Under questioning by Sen. Chris Coons, D-Del., the subcommittee’s ranking member, all four of the hearing’s witnesses agreed that exporting the Blackwell or H200 to China wouldn't be in the U.S. national interest.
Gregory Allen, senior adviser at the Wadhwani AI Center at the Center for Strategic and International Studies, said chip export controls have proven their value by preventing China from obtaining the world’s largest data centers and best AI models. “That’s a future that we stopped and it’s one that we continue to have the ability to stop if we continue this policy and close the necessary loopholes,” Allen testified.
Sen. Pete Ricketts, R-Neb., the subcommittee’s chairman, said that he and Coons plan to introduce a bill, the Secure and Feasible Exports of Chips Act, or Safe Chips Act, to codify the Trump administration’s “current red lines on what AI chips” can be sold to China.
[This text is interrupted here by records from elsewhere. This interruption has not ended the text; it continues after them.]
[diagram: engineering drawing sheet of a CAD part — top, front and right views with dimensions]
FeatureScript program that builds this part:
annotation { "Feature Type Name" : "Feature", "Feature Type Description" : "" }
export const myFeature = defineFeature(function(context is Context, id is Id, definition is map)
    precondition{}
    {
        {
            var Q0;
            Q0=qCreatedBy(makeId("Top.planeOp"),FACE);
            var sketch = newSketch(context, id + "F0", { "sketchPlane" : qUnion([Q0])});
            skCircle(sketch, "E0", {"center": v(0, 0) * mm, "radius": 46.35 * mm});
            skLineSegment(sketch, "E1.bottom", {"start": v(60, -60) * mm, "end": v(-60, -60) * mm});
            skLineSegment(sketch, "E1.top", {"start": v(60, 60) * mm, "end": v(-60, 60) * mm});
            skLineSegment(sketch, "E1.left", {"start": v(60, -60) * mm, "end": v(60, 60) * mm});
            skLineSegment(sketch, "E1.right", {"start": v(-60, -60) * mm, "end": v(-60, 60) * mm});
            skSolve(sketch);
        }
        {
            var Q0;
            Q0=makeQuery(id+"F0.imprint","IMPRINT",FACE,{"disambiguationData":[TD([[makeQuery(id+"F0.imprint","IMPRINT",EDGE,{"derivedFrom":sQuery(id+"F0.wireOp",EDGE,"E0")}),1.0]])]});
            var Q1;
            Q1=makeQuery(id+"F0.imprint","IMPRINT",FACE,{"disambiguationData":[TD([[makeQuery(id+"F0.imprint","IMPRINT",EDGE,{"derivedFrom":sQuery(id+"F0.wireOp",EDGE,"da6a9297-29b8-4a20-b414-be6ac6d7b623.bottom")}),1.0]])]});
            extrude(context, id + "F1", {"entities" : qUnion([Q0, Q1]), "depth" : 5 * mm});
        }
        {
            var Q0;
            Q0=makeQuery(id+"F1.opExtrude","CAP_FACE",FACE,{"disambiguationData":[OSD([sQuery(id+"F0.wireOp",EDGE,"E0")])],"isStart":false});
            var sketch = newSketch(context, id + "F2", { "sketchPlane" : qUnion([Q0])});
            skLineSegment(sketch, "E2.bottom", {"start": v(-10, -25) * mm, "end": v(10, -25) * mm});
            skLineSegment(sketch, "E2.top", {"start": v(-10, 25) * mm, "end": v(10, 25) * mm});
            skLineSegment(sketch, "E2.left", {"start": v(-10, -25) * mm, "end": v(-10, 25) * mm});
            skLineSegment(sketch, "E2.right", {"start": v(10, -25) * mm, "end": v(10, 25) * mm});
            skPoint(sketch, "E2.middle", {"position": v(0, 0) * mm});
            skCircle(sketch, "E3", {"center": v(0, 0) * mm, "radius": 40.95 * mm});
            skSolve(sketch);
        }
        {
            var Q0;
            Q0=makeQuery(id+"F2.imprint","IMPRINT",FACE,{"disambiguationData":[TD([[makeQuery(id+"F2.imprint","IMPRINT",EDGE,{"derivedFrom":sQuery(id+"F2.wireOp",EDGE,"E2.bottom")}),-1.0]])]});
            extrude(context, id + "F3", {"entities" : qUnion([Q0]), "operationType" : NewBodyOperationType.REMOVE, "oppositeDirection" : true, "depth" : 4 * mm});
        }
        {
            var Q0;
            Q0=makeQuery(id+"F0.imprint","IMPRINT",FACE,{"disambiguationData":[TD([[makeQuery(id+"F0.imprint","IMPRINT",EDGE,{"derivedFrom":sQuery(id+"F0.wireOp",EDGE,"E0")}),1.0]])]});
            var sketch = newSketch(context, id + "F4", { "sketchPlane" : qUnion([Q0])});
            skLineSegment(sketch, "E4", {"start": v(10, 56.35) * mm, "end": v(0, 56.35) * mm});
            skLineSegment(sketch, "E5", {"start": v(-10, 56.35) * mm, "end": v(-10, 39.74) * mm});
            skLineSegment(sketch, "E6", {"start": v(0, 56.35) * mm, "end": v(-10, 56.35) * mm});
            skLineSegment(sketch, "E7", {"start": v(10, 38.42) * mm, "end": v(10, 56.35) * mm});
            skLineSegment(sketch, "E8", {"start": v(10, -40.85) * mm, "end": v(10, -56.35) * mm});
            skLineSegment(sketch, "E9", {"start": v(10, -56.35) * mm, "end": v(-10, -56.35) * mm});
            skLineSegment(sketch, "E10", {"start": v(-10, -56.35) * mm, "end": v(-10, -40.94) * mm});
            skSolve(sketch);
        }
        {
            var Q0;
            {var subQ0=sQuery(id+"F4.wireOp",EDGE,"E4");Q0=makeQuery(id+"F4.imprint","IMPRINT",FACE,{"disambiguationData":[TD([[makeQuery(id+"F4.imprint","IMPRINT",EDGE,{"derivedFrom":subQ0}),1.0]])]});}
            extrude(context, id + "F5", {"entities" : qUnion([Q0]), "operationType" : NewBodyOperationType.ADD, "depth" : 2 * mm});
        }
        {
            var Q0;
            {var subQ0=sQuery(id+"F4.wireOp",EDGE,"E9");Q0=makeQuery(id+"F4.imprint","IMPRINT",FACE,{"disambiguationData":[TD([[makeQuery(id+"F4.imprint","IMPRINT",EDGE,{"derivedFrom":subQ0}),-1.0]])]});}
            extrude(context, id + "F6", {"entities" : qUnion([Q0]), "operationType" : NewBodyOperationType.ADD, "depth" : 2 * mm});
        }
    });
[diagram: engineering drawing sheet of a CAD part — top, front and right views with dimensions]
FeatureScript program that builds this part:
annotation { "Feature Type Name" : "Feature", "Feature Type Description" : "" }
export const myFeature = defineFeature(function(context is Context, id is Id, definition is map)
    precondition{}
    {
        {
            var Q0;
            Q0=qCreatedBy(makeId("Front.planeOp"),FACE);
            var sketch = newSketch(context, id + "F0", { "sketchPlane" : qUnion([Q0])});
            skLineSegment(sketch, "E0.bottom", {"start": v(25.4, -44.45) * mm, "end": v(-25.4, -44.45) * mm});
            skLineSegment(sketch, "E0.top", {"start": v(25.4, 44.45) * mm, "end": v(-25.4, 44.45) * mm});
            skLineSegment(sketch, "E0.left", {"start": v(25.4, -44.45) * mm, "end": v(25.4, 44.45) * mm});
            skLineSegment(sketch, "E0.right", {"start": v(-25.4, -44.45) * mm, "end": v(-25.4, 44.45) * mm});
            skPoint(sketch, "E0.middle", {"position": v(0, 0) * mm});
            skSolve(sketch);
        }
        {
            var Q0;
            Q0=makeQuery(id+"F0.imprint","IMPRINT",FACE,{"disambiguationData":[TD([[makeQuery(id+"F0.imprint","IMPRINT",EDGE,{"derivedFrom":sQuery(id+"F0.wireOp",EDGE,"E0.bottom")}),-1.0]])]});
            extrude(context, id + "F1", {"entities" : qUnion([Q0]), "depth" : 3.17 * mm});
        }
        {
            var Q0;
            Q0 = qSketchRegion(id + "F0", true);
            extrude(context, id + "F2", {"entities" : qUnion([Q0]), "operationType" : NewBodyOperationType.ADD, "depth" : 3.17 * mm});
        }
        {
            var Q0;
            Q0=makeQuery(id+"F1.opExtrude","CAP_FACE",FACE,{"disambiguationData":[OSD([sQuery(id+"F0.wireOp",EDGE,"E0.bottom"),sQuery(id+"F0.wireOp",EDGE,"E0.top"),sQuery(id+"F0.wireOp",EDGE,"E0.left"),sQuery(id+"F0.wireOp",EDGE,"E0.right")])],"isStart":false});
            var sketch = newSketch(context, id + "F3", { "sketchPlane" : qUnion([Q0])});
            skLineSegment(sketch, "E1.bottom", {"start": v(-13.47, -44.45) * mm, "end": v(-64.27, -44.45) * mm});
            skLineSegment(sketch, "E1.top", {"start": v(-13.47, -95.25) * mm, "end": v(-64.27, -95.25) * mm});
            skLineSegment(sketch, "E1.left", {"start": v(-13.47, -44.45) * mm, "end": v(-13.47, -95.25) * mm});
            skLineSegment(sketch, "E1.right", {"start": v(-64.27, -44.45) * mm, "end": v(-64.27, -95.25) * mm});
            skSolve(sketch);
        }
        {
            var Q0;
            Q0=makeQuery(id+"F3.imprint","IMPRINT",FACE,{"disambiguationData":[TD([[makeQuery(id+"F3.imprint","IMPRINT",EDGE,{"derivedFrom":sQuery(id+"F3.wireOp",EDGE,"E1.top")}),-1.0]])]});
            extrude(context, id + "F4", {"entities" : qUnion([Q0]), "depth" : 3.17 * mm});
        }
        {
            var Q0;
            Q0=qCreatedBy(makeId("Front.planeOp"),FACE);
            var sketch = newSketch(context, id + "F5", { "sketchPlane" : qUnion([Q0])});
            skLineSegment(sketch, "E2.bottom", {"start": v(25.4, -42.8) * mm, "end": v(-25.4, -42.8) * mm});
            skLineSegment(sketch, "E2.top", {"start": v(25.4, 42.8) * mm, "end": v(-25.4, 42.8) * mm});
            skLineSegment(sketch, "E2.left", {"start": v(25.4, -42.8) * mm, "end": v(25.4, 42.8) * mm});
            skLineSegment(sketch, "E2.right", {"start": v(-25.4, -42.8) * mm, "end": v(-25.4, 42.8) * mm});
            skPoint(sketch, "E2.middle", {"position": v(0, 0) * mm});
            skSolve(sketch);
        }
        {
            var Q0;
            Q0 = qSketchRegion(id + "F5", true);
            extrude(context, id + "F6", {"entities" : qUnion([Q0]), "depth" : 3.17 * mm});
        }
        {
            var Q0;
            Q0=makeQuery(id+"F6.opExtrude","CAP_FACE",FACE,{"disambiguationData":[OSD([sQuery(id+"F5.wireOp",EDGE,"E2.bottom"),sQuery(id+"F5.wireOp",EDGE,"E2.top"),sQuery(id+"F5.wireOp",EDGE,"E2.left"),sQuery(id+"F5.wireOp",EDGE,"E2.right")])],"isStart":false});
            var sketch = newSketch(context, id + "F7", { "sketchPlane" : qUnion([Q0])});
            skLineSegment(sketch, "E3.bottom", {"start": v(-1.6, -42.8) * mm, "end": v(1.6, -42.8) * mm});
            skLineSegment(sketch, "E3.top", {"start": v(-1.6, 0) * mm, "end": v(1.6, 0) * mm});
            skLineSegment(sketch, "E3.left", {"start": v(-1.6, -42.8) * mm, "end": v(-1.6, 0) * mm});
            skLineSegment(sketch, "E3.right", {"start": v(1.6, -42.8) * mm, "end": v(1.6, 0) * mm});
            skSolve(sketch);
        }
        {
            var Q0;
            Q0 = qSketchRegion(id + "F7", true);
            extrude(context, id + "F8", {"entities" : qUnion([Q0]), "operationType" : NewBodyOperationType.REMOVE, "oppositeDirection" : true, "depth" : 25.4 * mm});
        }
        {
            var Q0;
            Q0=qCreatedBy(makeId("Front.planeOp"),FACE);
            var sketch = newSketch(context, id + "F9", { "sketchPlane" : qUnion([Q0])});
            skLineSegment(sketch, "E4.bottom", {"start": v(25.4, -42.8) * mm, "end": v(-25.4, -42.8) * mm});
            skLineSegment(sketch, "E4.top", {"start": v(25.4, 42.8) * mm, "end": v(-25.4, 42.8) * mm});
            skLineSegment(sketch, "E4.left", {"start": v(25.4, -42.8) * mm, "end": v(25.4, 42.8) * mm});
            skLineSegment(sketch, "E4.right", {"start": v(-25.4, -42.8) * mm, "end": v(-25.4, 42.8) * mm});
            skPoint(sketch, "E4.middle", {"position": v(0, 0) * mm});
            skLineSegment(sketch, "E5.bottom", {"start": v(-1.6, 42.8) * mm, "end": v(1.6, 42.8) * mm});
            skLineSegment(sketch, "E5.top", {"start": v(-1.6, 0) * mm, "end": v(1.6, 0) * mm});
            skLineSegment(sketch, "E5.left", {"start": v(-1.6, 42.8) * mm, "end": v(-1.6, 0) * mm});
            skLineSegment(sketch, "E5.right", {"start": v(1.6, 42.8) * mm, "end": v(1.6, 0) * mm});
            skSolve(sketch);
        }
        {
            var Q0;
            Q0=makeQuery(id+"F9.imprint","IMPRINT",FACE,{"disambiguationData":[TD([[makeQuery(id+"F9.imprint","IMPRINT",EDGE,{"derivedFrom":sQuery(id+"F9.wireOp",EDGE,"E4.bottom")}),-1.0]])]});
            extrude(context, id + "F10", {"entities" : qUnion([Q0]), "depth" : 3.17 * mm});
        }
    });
All four hearing witnesses indicated they would support such legislation.
Chris Miller, professor at Tufts University’s Fletcher School and non-resident senior fellow at the American Enterprise Institute, also advocated for “tightening up” existing controls on chip exports to China. “Once a chip crosses into China, we have no further control over it,” he testified.
James Mulvenon, chief intelligence officer at Pamir Consulting, said U.S. policymakers should keep in mind that China’s military-civil fusion policy encourages technology sharing between its defense and civilian sectors. “There is no such thing as a civilian validated end user that you can sell an AI chip [to] that therefore prevents it from being accessible to the Chinese military,” Mulvenon testified.
To limit China's ability to make its own chips, Chhabra said he would strengthen U.S. export controls on chipmaking equipment and ensure allies close “loopholes” in that area. He would withhold “more tools" from China, including deep ultraviolet lithography machines, and he would favor “not being shy” about invoking the foreign direct product rule to stop the sale of tools containing U.S.-origin technology.
Chhabra said the Biden administration took “important” steps to curb exports of chipmaking equipment to China but “did not go far enough or fast enough.” Miller agreed, saying there are still “real gaps,” especially when comparing U.S. controls to those of Japan and the Netherlands.
Chhabra would also restrict China’s remote access to frontier models and the computing power needed to train those models. Miller would “look into restrictions or limitations on Chinese firms’ ability to access data centers abroad.”